A CIA drone strike may have killed the operational commander of the Haqqani network, the insurgent group behind some of the most high-profile attacks on Western and Afghan government targets in Afghanistan, Pakistani intelligence officials and militant sources said on Saturday.
The officials said Badruddin Haqqani, who is also believed to handle the network’s vital business interests and smuggling operations, may have been killed during a drone strike this week in Pakistan’s tribal North Waziristan region. “Our informers have told us that he has been killed in the drone attack on the 21st but we cannot confirm it,” said one of the Pakistani intelligence officials.
If Badruddin’s death is confirmed, it could deal a major blow to the Haqqani network, one of the United States’s most feared enemies in Afghanistan, where it is allied with the Taliban. “We are 90 percent sure that he was in the same house which was attacked with a drone on Tuesday,” said another Pakistani intelligence official.
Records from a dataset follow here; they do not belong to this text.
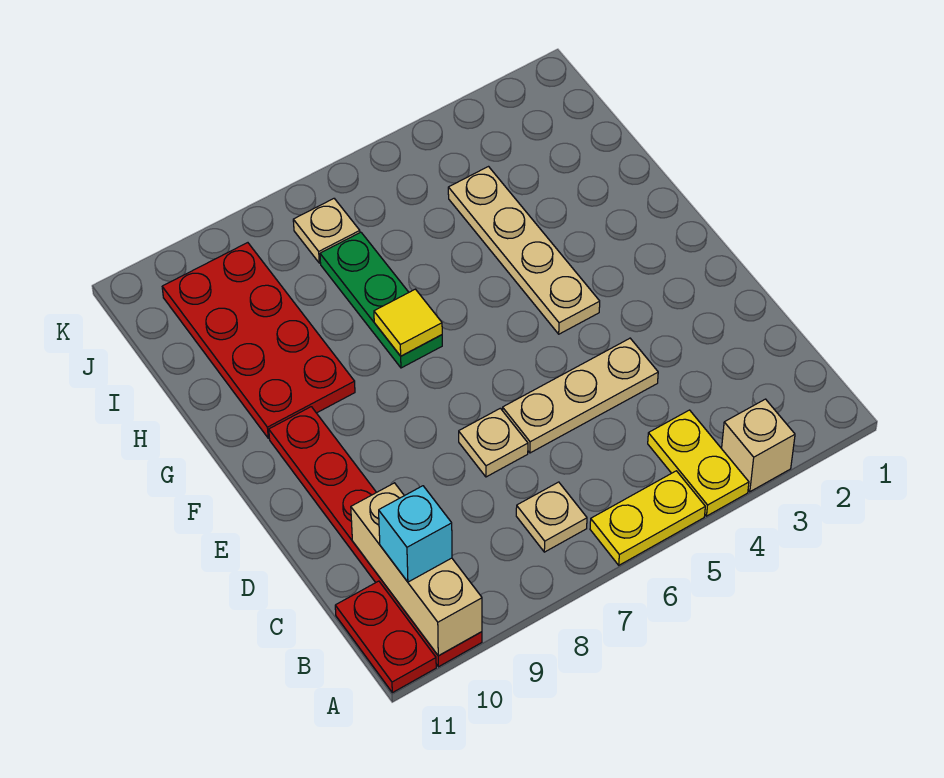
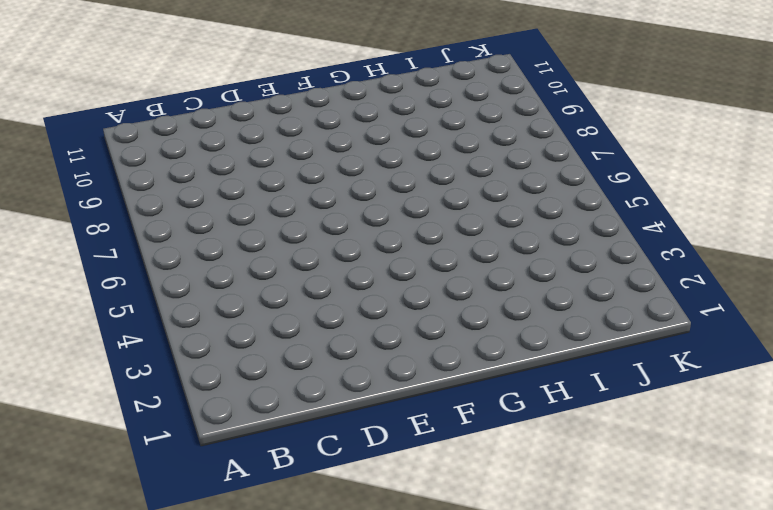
none -> tan 1x1 brick [722,399,795,492]
none -> yellow 1x2 plate [648,410,749,516]
none -> yellow 1x2 plate [590,471,705,565]

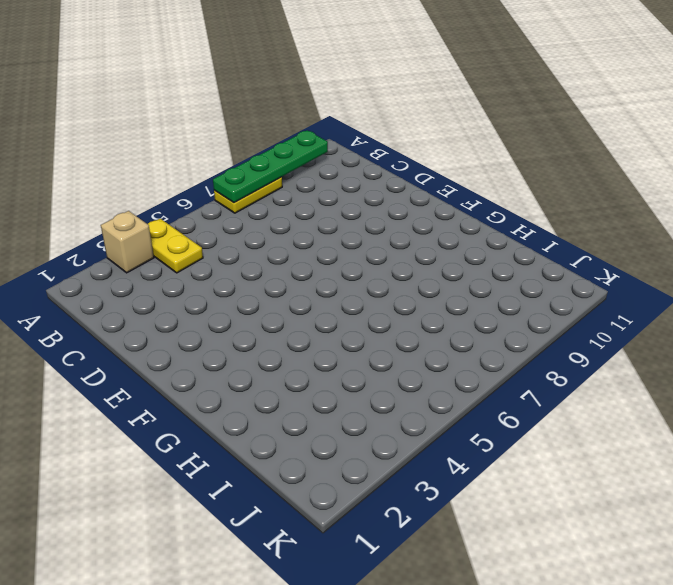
yellow 1x2 plate [214,177,282,213] -> yellow 1x2 plate moved to [590,471,705,565]
green 1x4 plate [213,130,328,203] -> tan 1x3 brick [351,483,482,656]
none -> red 1x6 plate [269,407,482,667]
none -> red 1x2 plate [335,581,436,693]
none -> tan 1x1 plate [516,482,587,552]

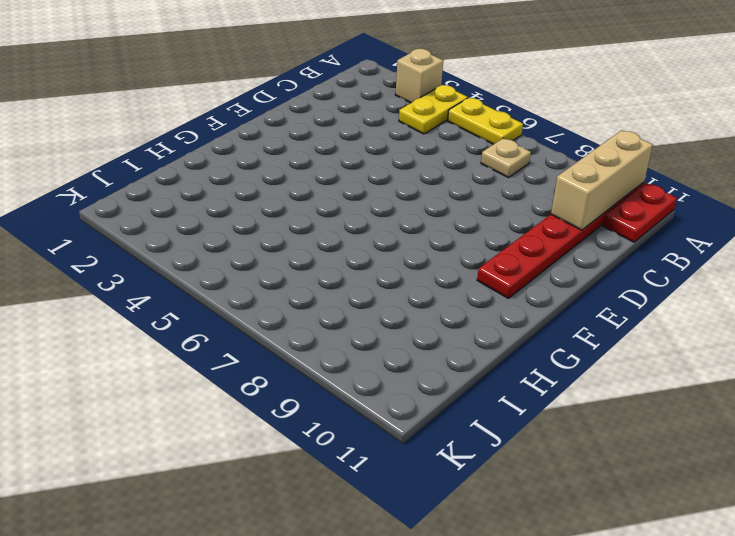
none -> tan 1x3 plate [502,338,658,453]
none -> tan 1x1 plate [459,408,528,477]
none -> tan 1x4 plate [448,167,600,334]

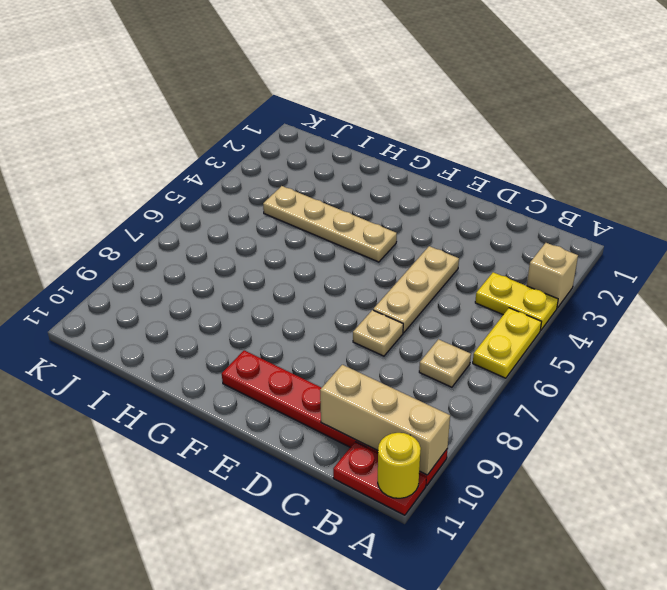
yellow 1x1 round brick [378,433,421,498] -> none
none -> green 1x3 plate [320,232,442,368]
none -> red 2x4 plate [162,243,355,438]
none -> tan 1x1 plate [293,199,360,263]

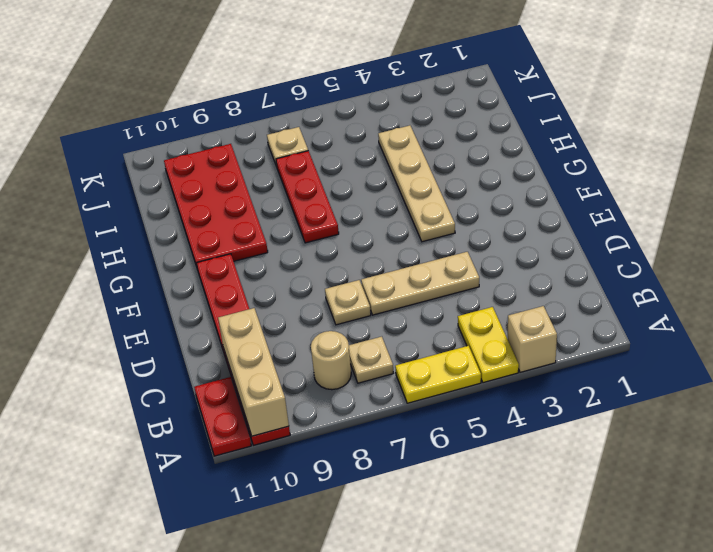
tan 1x1 round brick [311,331,351,390] -> none
red 1x3 plate [276,151,339,243] -> green 1x3 plate [320,232,442,368]
none -> yellow 1x1 tile [374,289,442,356]
none -> cyan 1x1 brick [379,486,452,582]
Sources close to the Haqqqani network also said Badruddin was believed to be in the house, hit by a drone strike as militants were planting explosives in a vehicle meant to be used for an attack on NATO forces in Afghanistan. “The drone fired two missiles on the house last Tuesday and killed 25 people, most of them members of the Haqqani family,” one of the sources said.
Pakistani Taliban and tribal sources said they believed Badruddin was killed in the drone attack. One of Badruddin’s relatives said he was alive and busy with his “jihad activities”. “Such claims are baseless,” he told Reuters.
A series of drone strikes in North Waziristan this week suggest the CIA, which remotely operates the aircraft, was after a high-value militant target in the unruly area.
The deaths of militants in such strikes are difficult to confirm because they often occur in remote areas of regions in the northwest like North Waziristan that are hard for authorities to reach.